On Meeting Robert Creeley

I walked in circles more like figure eights

crisscrossing the streets in and around

Kendall Square and MIT—it’s not like,

having lived in Somerville for a year,

I was a stranger to Cambridge—but

I couldn’t find his reading that evening

the way I couldn’t find a better job in Boston

than Inventory Lead Clerk at the Borders.

The humid air was nothing compared

to the misery of missing what I came for.

Like an abandoned guitar case, I sat

on a bench for an hour and a half outside

the Au Bon Pain, unsure what to do, not

wanting to go back home to the apartment

to my girlfriend who was ready to kick me

out for breaking my hand against the wall,

for shouting at the fridge for being empty

and the books on my shelves for sitting

there, mocking me, making me sneeze,

and for wanting nothing but sex and food

and time enough to hurl my body into

the sheetrock substitute for the fire field

of poetry. And then I saw him across

the street. I made my way over and told him

I had hoped to catch him read but couldn’t

find my way. He shook his head and smiled,

then suggested we duck into BeanTowne

Coffee House, grab a cup, and chat a bit.

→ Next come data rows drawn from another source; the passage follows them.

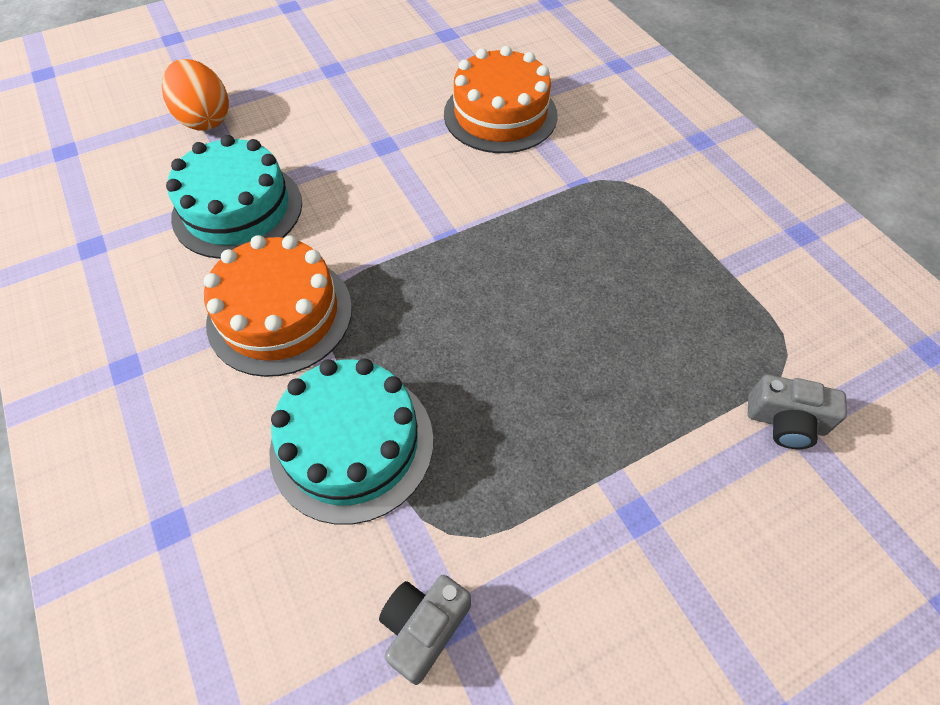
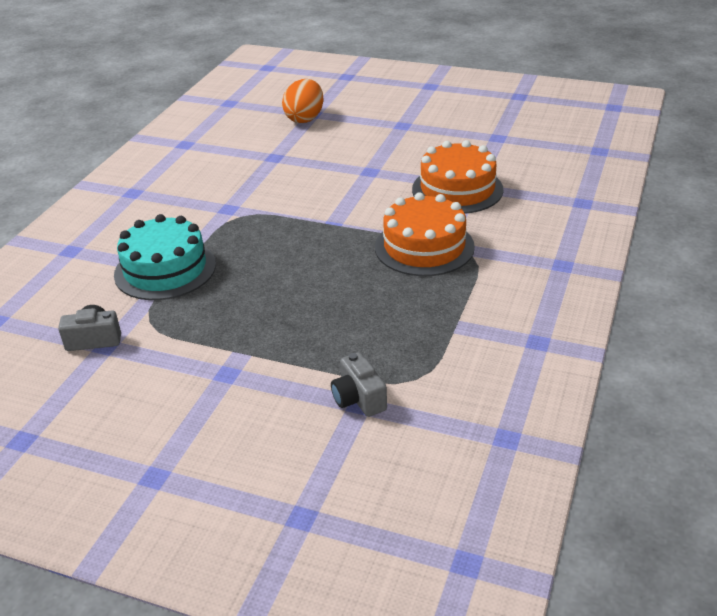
camera: 50 degrees right, 20 degrees down
turquoise cake [166,135,302,259] -> none
orange cake [204,235,352,377] -> orange cake moved to [375,192,475,276]

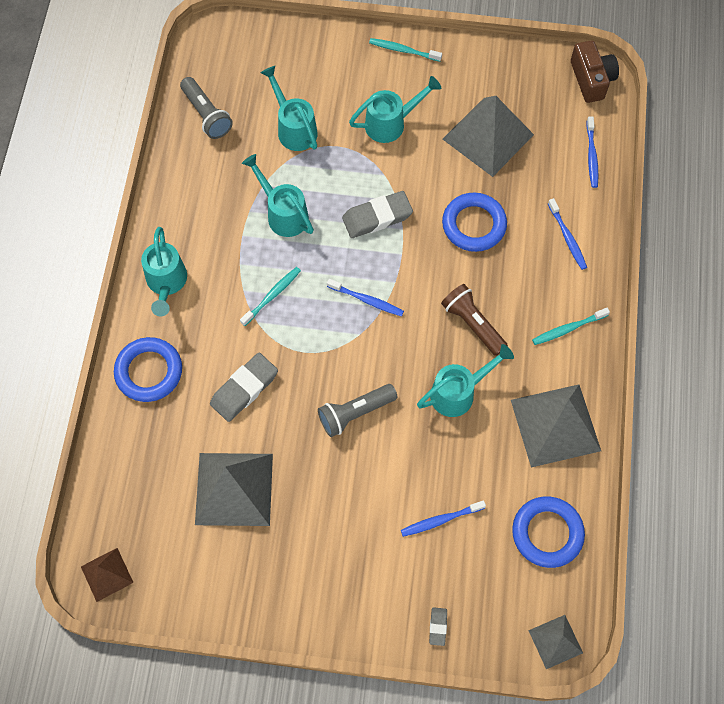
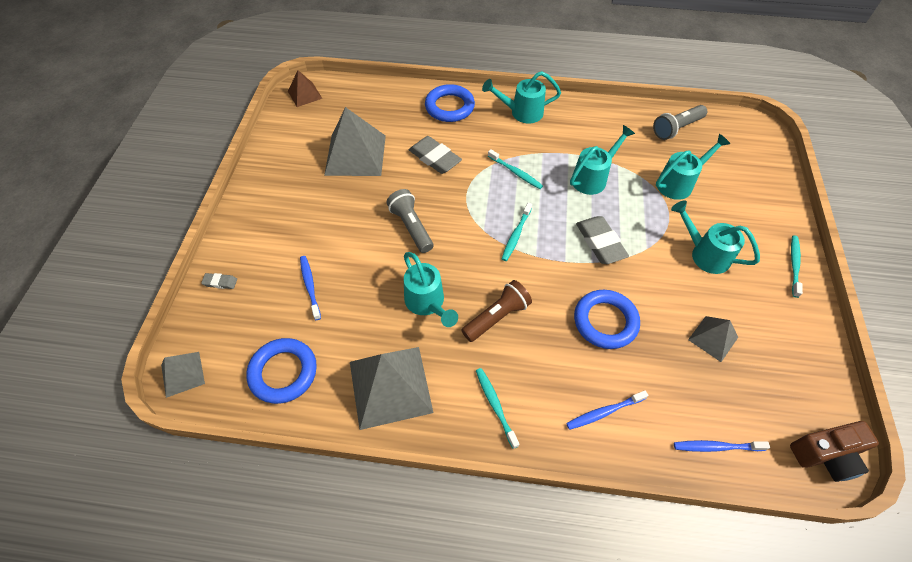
camera: 90 degrees right, 10 degrees down
blue toothbrush [327,279,404,317] -> turquoise toothbrush [502,202,532,261]
turquoise watering can [349,76,441,143] -> turquoise watering can turned 150 degrees clockwise [671,200,760,274]
grey pyramid [443,96,534,177] -> grey pyramid [688,316,738,362], size x0.53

He told me how he “never forgot Williams’s

contention that ‘the poet thinks with his poem,

in that lies his thought, and that in itself

is the profundity.’” I protested when he

forbade me to pick up the tab, his fingers

landing on mine like a rain which lets you

know not to go. “Kindness is beauty,”

he said, “and that’s the truth. The one thing

we need to remember. That our words

be the pieces to the world we amount to.”

And before we stood up to pop the road

in the nose, I recited a short work of my own

that I carried in my head about riding the T

with a name tag on and reading what other

passengers were reading while I held

The Cities by Paul Blackburn with its blue

cover in my one good hand. I spiraled out

of my head and the roof through the rafters

when after a pause he called it a candle

with just enough light to illumine the room

within the room we were sitting in that night.